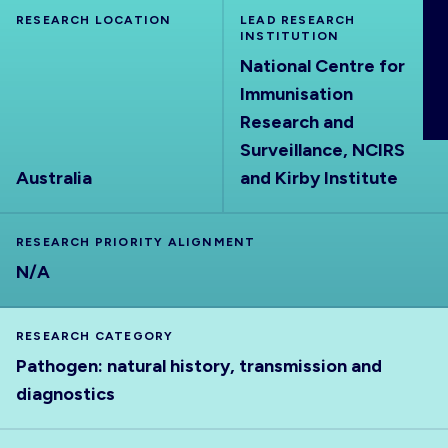
ABOUT
RESEARCH LOCATION
LEAD RESEARCH
INSTITUTION
National Centre for
Immunisation
Research and
Surveillance, NCIRS
Australia
and Kirby Institute
RESEARCH PRIORITY ALIGNMENT
N/A
RESEARCH CATEGORY
Pathogen: natural history, transmission and
diagnostics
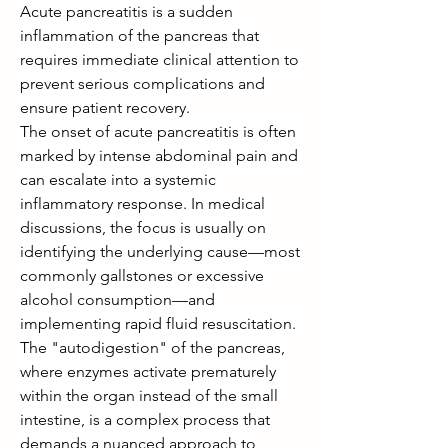
Acute pancreatitis is a sudden 
inflammation of the pancreas that 
requires immediate clinical attention to 
prevent serious complications and 
ensure patient recovery.
The onset of acute pancreatitis is often 
marked by intense abdominal pain and 
can escalate into a systemic 
inflammatory response. In medical 
discussions, the focus is usually on 
identifying the underlying cause—most 
commonly gallstones or excessive 
alcohol consumption—and 
implementing rapid fluid resuscitation. 
The "autodigestion" of the pancreas, 
where enzymes activate prematurely 
within the organ instead of the small 
intestine, is a complex process that 
demands a nuanced approach to 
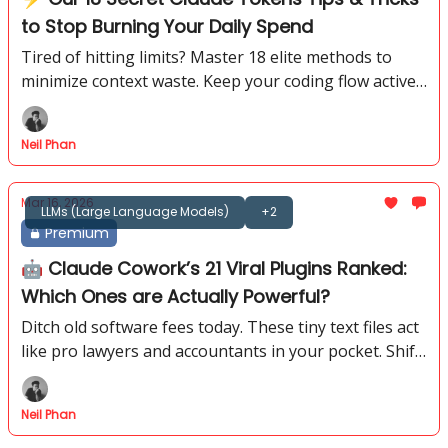
to Stop Burning Your Daily Spend
Tired of hitting limits? Master 18 elite methods to
minimize context waste. Keep your coding flow active
for hours without paying for useless history.
Neil Phan
Mar 16, 2026
LLMs (Large Language Models)
+2
Premium
🤖 Claude Cowork’s 21 Viral Plugins Ranked:
Which Ones are Actually Powerful?
Ditch old software fees today. These tiny text files act
like pro lawyers and accountants in your pocket. Shift
your career into a much higher gear now.
Neil Phan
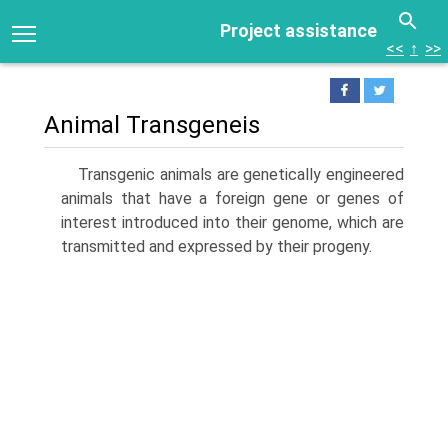
Project assistance
<<
↑
>>
Animal Transgeneis
Transgenic animals are genetically engineered
animals that have a foreign gene or genes of
interest introduced into their genome, which are
transmitted and expressed by their prog­eny.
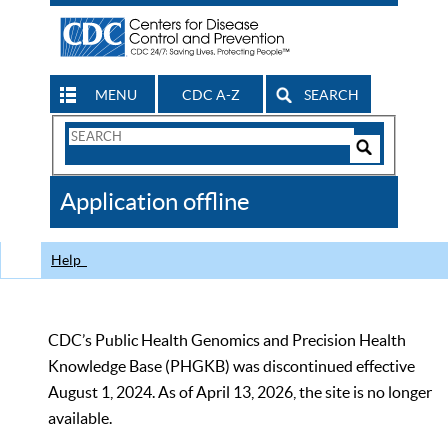
MENU
CDC A-Z
SEARCH
Search
Form
Search
Controls
The
Application offline
CDC
Help
CDC’s Public Health Genomics and Precision Health
Knowledge Base (PHGKB) was discontinued effective
August 1, 2024. As of April 13, 2026, the site is no longer
available.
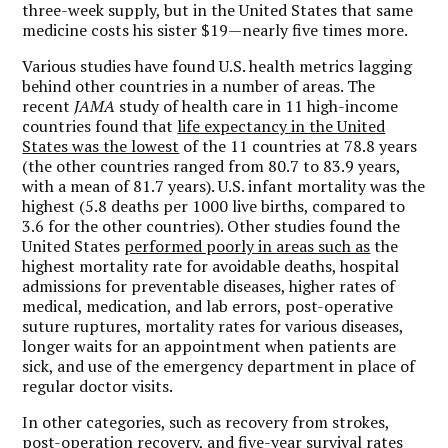
three-week supply, but in the United States that same
medicine costs his sister $19—nearly five times more.
Various studies have found U.S. health metrics lagging
behind other countries in a number of areas. The
recent
JAMA
study of health care in 11 high-income
countries found that
life expectancy in the United
States was the lowest
of the 11 countries at 78.8 years
(the other countries ranged from 80.7 to 83.9 years,
with a mean of 81.7 years). U.S. infant mortality was the
highest (5.8 deaths per 1000 live births, compared to
3.6 for the other countries). Other studies found the
United States
performed poorly in areas such as
the
highest mortality rate for avoidable deaths, hospital
admissions for preventable diseases, higher rates of
medical, medication, and lab errors, post-operative
suture ruptures, mortality rates for various diseases,
longer waits for an appointment when patients are
sick, and use of the emergency department in place of
regular doctor visits.
In other categories, such as recovery from strokes,
post-operation recovery, and five-year survival rates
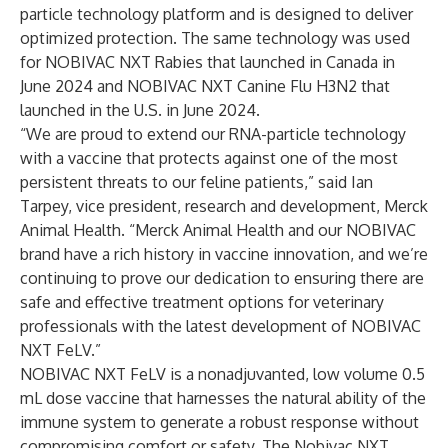
particle technology platform and is designed to deliver
optimized protection. The same technology was used
for NOBIVAC NXT Rabies that launched in Canada in
June 2024 and NOBIVAC NXT Canine Flu H3N2 that
launched in the U.S. in June 2024.
“We are proud to extend our RNA-particle technology
with a vaccine that protects against one of the most
persistent threats to our feline patients,” said Ian
Tarpey, vice president, research and development, Merck
Animal Health. “Merck Animal Health and our NOBIVAC
brand have a rich history in vaccine innovation, and we’re
continuing to prove our dedication to ensuring there are
safe and effective treatment options for veterinary
professionals with the latest development of NOBIVAC
NXT FeLV.”
NOBIVAC NXT FeLV is a nonadjuvanted, low volume 0.5
mL dose vaccine that harnesses the natural ability of the
immune system to generate a robust response without
compromising comfort or safety. The Nobivac NXT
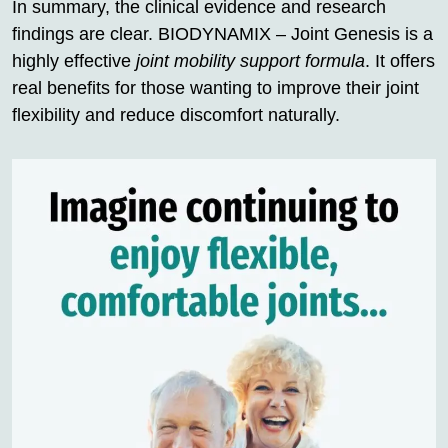
In summary, the clinical evidence and research
findings are clear. BIODYNAMIX – Joint Genesis is a
highly effective
joint mobility support formula
. It offers
real benefits for those wanting to improve their joint
flexibility and reduce discomfort naturally.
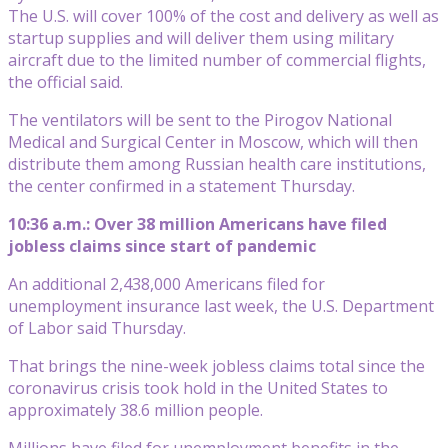
The U.S. will cover 100% of the cost and delivery as well as
startup supplies and will deliver them using military
aircraft due to the limited number of commercial flights,
the official said.
The ventilators will be sent to the Pirogov National
Medical and Surgical Center in Moscow, which will then
distribute them among Russian health care institutions,
the center confirmed in a statement Thursday.
10:36 a.m.: Over 38 million Americans have filed
jobless claims since start of pandemic
An additional 2,438,000 Americans filed for
unemployment insurance last week, the U.S. Department
of Labor said Thursday.
That brings the nine-week jobless claims total since the
coronavirus crisis took hold in the United States to
approximately 38.6 million people.
Millions have filed for unemployment benefits in the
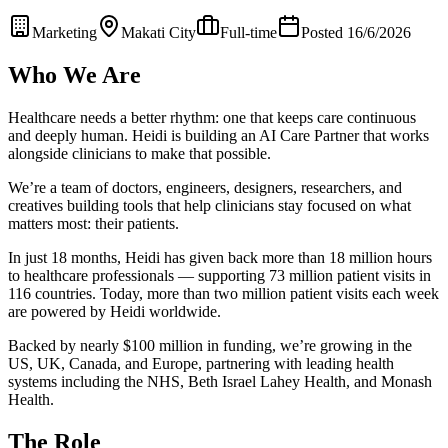
Marketing
Makati City
Full-time
Posted 16/6/2026
Who We Are
Healthcare needs a better rhythm: one that keeps care continuous
and deeply human. Heidi is building an AI Care Partner that works
alongside clinicians to make that possible.
We’re a team of doctors, engineers, designers, researchers, and
creatives building tools that help clinicians stay focused on what
matters most: their patients.
In just 18 months, Heidi has given back more than 18 million hours
to healthcare professionals — supporting 73 million patient visits in
116 countries. Today, more than two million patient visits each week
are powered by Heidi worldwide.
Backed by nearly $100 million in funding, we’re growing in the
US, UK, Canada, and Europe, partnering with leading health
systems including the NHS, Beth Israel Lahey Health, and Monash
Health.
The Role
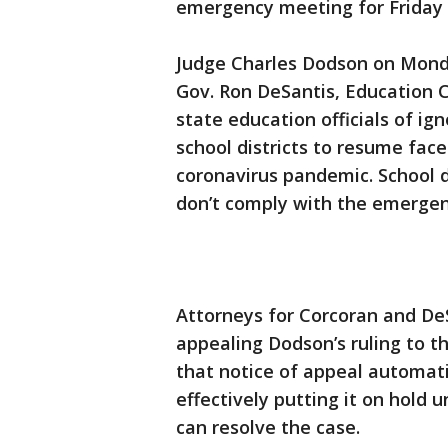
emergency meeting for Friday
Judge Charles Dodson on Monda
Gov. Ron DeSantis, Education 
state education officials of ig
school districts to resume fac
coronavirus pandemic. School di
don’t comply with the emergenc
Attorneys for Corcoran and DeS
appealing Dodson’s ruling to th
that notice of appeal automatic
effectively putting it on hold 
can resolve the case.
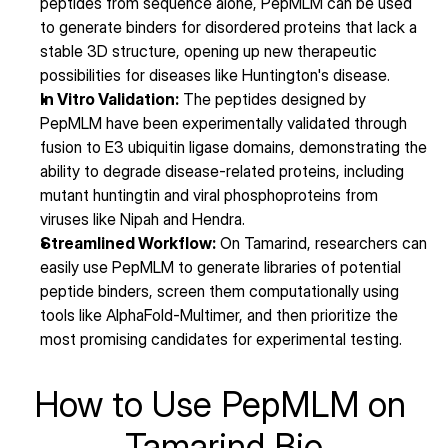
peptides from sequence alone, PepMLM can be used 
to generate binders for disordered proteins that lack a 
stable 3D structure, opening up new therapeutic 
possibilities for diseases like Huntington's disease.
In Vitro Validation:
 The peptides designed by 
PepMLM have been experimentally validated through 
fusion to E3 ubiquitin ligase domains, demonstrating the 
ability to degrade disease-related proteins, including 
mutant huntingtin and viral phosphoproteins from 
viruses like Nipah and Hendra.
Streamlined Workflow:
 On Tamarind, researchers can 
easily use PepMLM to generate libraries of potential 
peptide binders, screen them computationally using 
tools like AlphaFold-Multimer, and then prioritize the 
most promising candidates for experimental testing.
How to Use PepMLM on 
Tamarind Bio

Assignment ->
The expected answer is a copy of every line in the entries that holds the word "number".

Task solution ->
behind other countries in a number of areas. The
aircraft due to the limited number of commercial flights,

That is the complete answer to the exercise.